__Exercise brief__. After locating the line with "is no significant" in the entries below, output it and each following line up to and including the line with "is high levels", exactly and without pictures.
═════ Given records
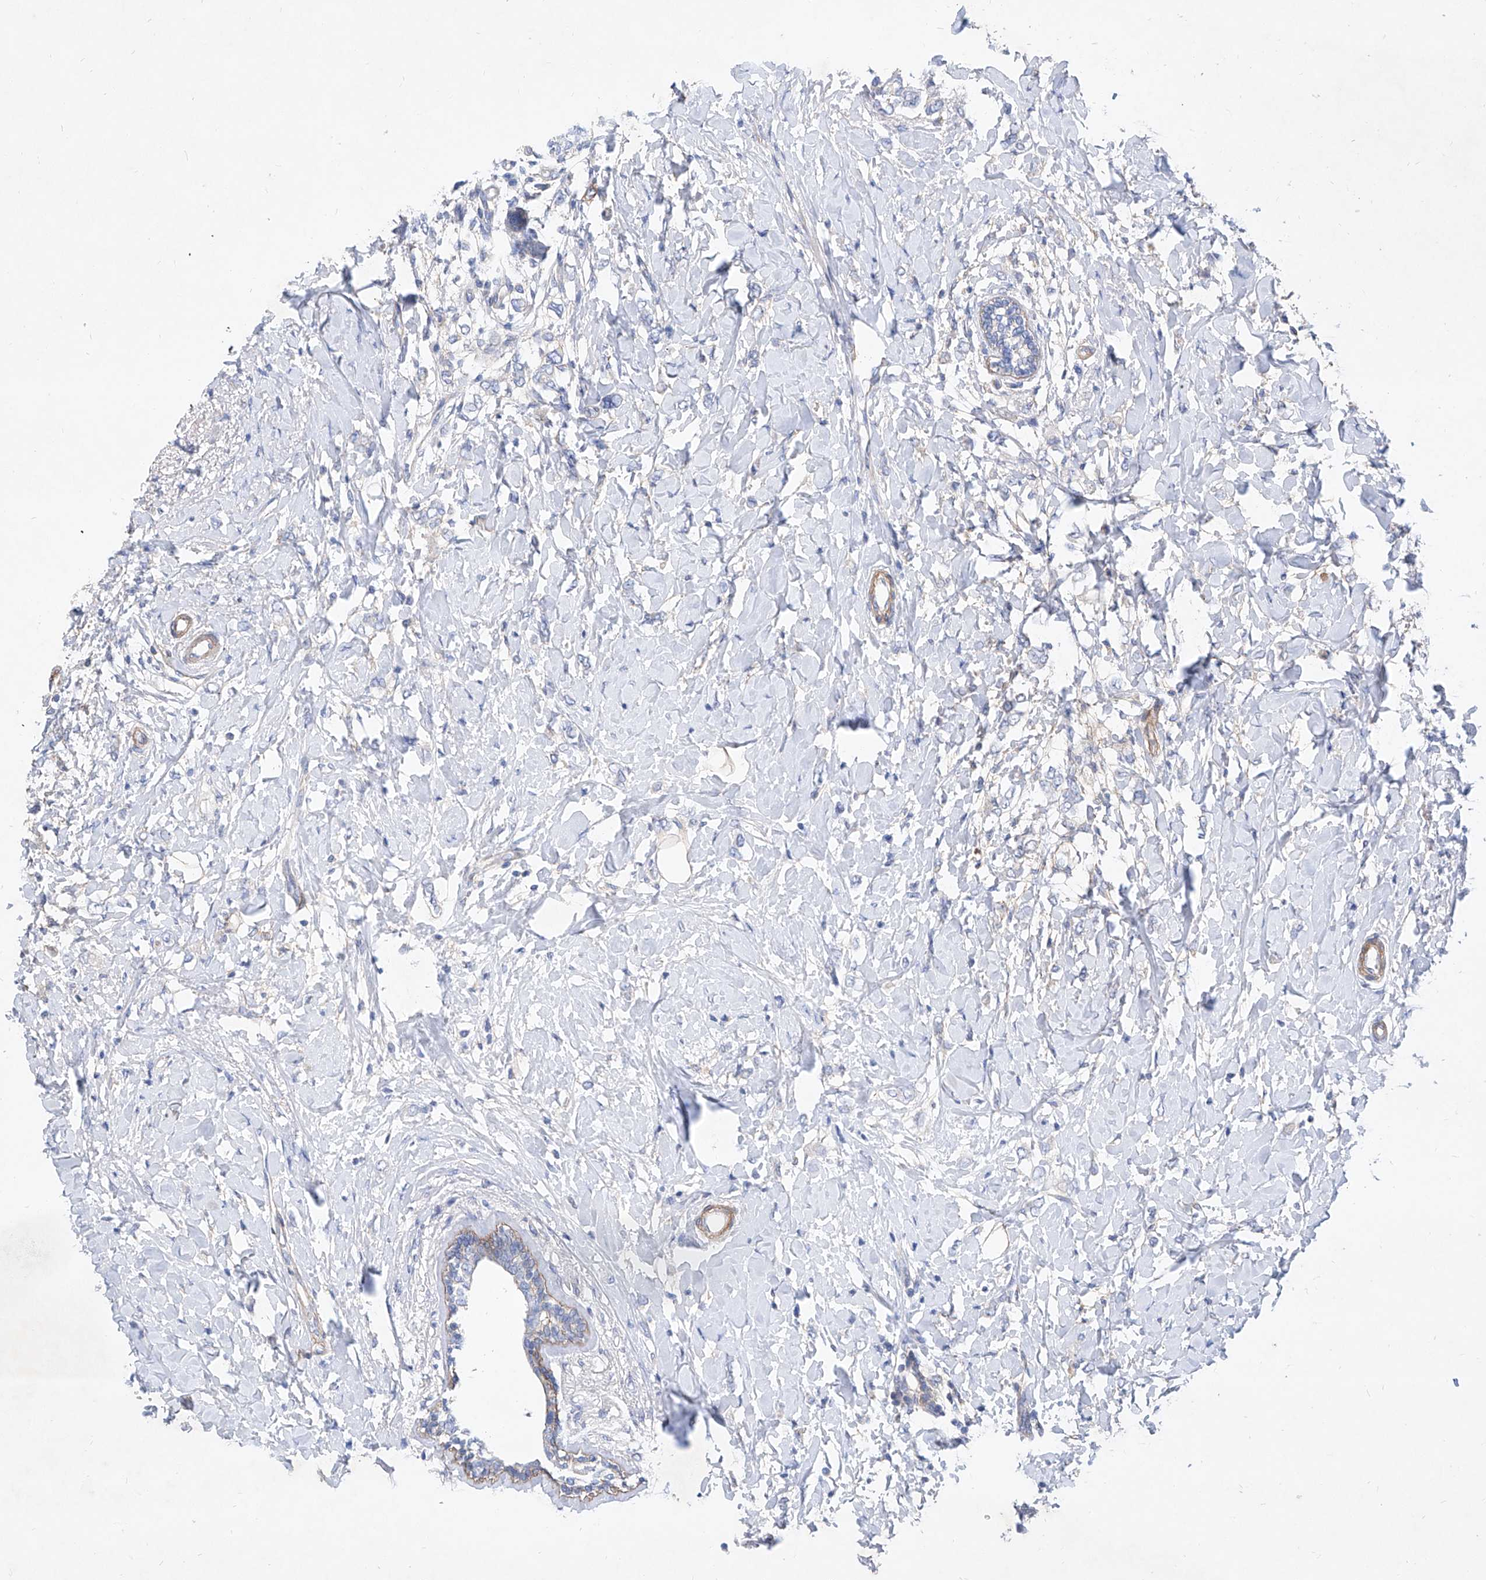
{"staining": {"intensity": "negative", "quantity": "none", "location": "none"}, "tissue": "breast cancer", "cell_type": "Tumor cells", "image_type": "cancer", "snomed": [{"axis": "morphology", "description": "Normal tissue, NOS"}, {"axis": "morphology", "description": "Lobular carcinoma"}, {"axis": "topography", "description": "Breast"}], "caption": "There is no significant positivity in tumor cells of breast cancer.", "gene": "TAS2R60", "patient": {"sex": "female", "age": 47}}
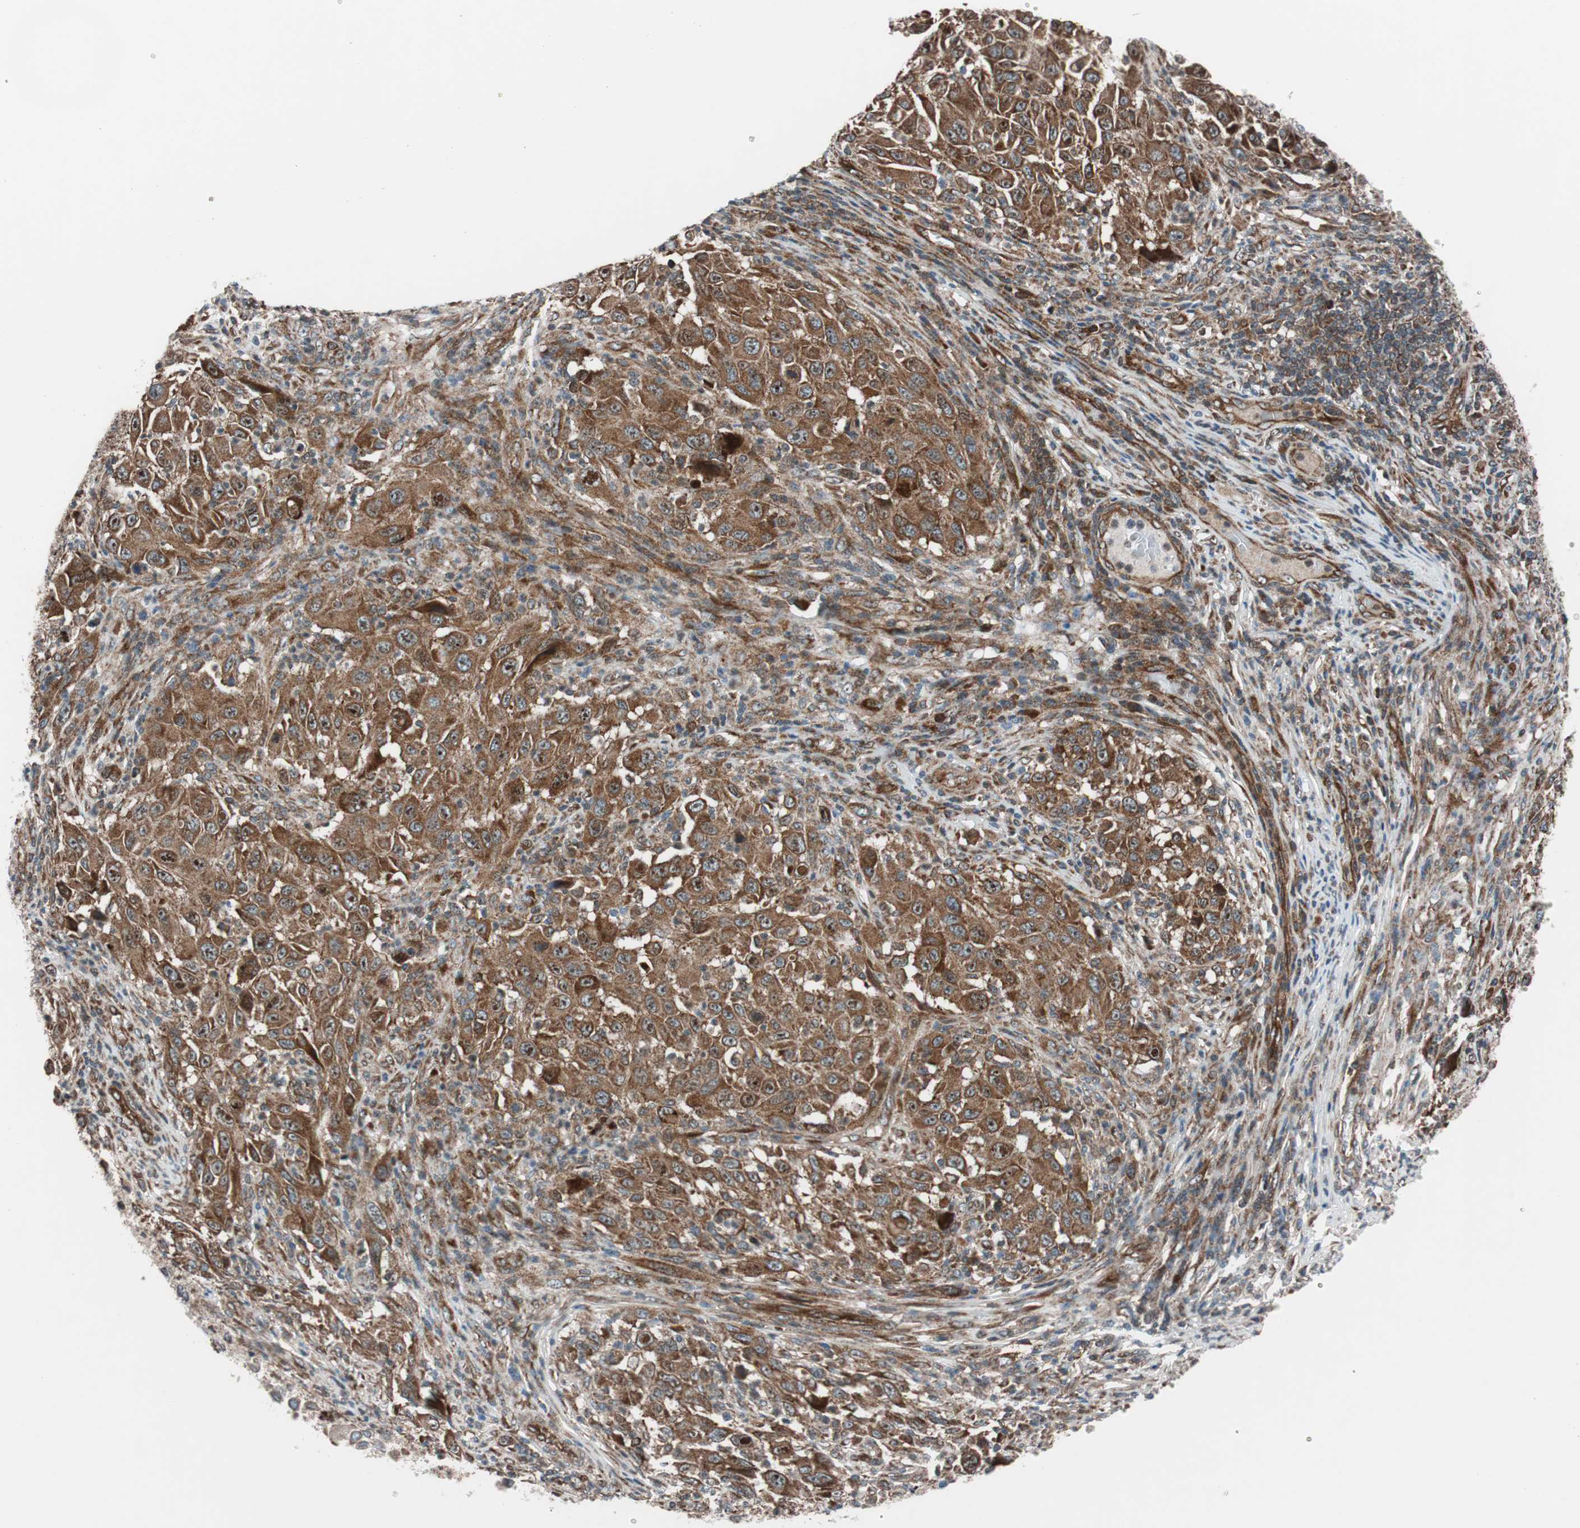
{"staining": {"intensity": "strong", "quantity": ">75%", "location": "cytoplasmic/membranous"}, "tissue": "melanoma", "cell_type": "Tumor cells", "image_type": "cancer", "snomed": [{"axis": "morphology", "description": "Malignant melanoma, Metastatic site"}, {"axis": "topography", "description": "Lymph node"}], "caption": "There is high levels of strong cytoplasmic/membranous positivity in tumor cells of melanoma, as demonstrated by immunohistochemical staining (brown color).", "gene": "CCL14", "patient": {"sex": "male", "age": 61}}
══════════
═════ Given records
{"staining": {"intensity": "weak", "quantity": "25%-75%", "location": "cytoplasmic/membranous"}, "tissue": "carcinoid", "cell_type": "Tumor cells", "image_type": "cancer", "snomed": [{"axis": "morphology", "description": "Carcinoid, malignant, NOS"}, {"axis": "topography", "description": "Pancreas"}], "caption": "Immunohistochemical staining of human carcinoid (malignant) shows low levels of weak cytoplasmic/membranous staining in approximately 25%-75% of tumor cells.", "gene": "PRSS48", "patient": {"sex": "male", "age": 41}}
══════════
═════ Given records
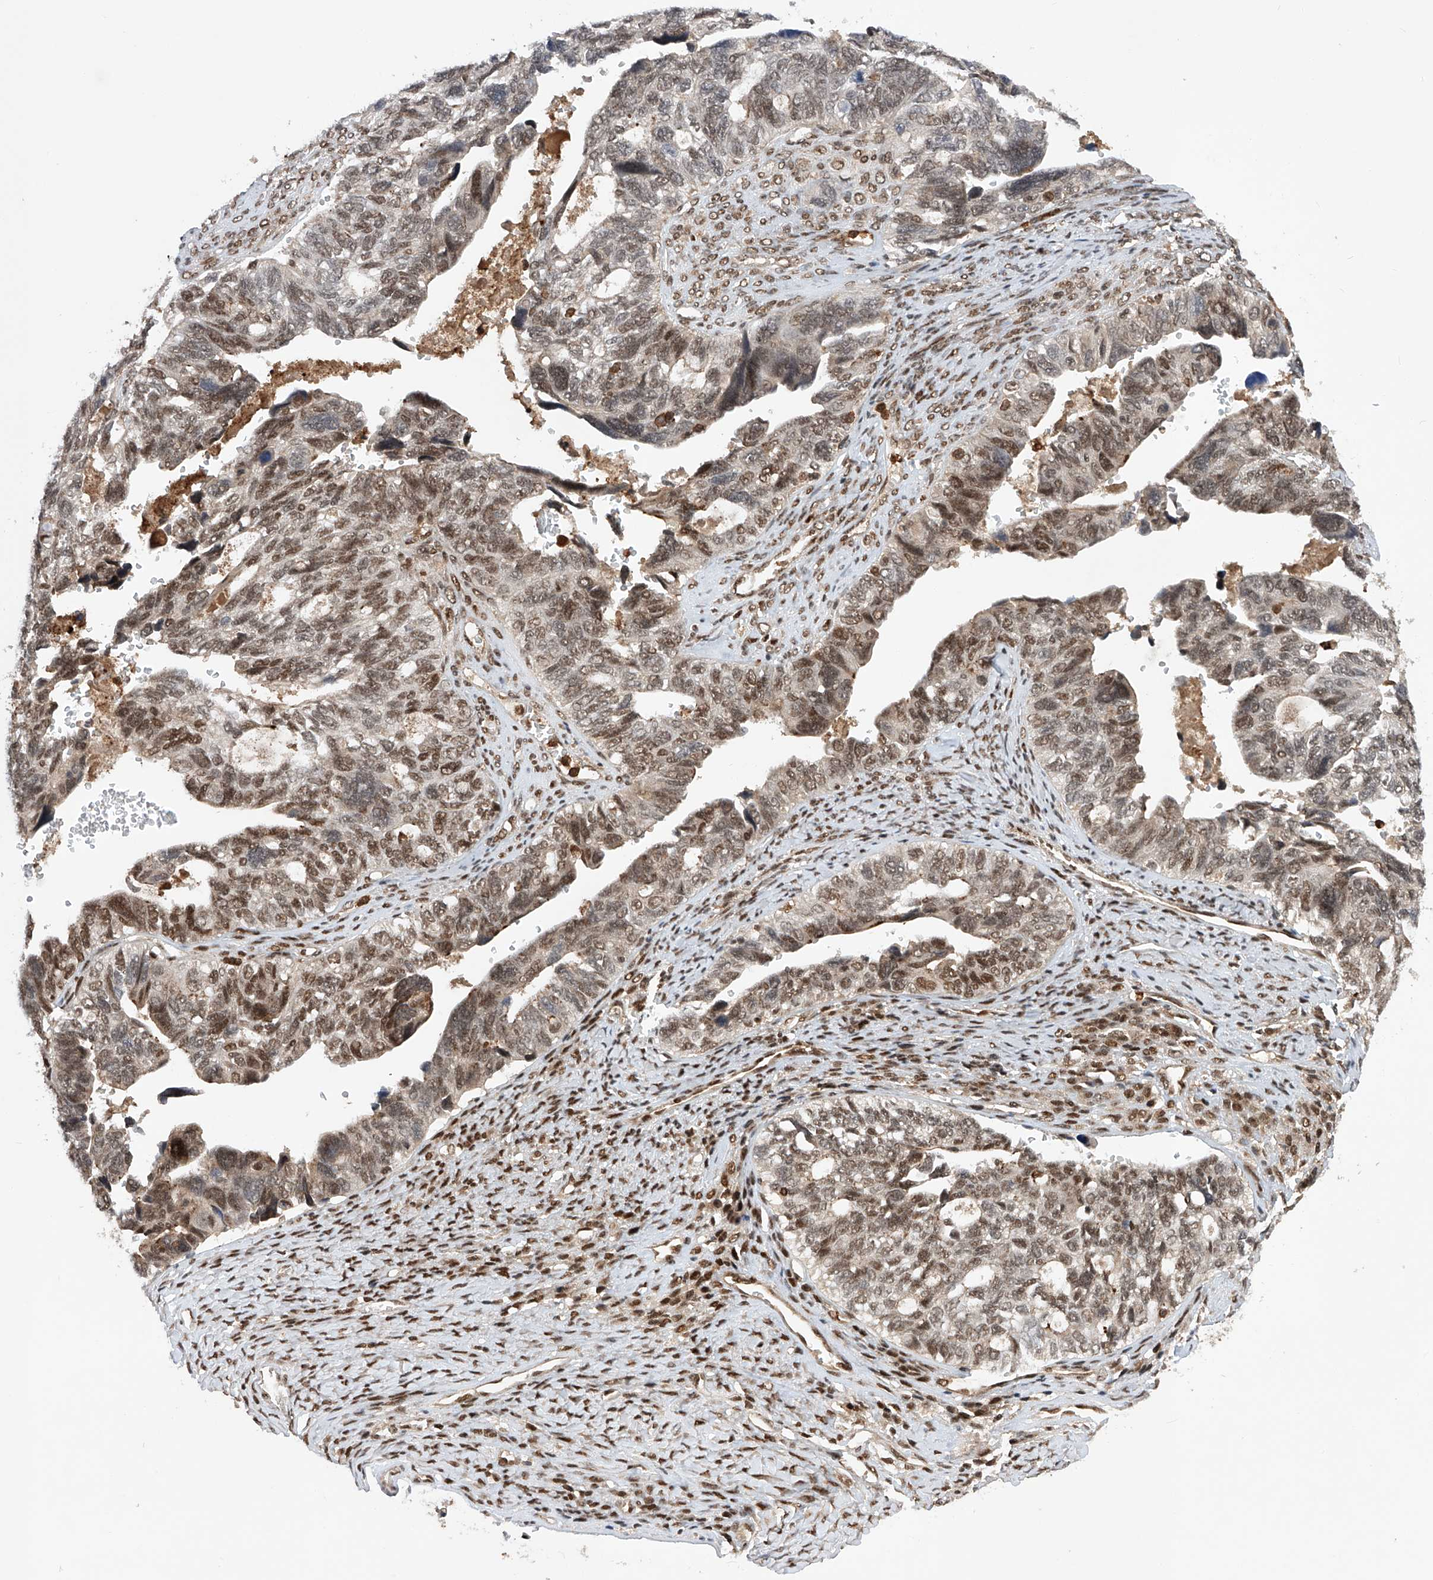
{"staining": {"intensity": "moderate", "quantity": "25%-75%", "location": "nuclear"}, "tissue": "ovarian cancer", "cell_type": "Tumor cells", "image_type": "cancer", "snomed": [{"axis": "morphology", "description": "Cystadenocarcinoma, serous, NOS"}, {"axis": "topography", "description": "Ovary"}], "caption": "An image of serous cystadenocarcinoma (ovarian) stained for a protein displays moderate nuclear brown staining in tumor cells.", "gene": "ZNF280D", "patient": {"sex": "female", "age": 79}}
══════════
__Expected answer__.
{"staining": {"intensity": "negative", "quantity": "none", "location": "none"}, "tissue": "breast cancer", "cell_type": "Tumor cells", "image_type": "cancer", "snomed": [{"axis": "morphology", "description": "Normal tissue, NOS"}, {"axis": "morphology", "description": "Lobular carcinoma"}, {"axis": "topography", "description": "Breast"}], "caption": "There is no significant positivity in tumor cells of breast cancer.", "gene": "TAS2R60", "patient": {"sex": "female", "age": 47}}
{"staining": {"intensity": "strong", "quantity": ">75%", "location": "cytoplasmic/membranous"}, "tissue": "melanoma", "cell_type": "Tumor cells", "image_type": "cancer", "snomed": [{"axis": "morphology", "description": "Malignant melanoma, Metastatic site"}, {"axis": "topography", "description": "Lymph node"}], "caption": "There is high levels of strong cytoplasmic/membranous positivity in tumor cells of melanoma, as demonstrated by immunohistochemical staining (brown color).", "gene": "CCL14", "patient": {"sex": "male", "age": 61}}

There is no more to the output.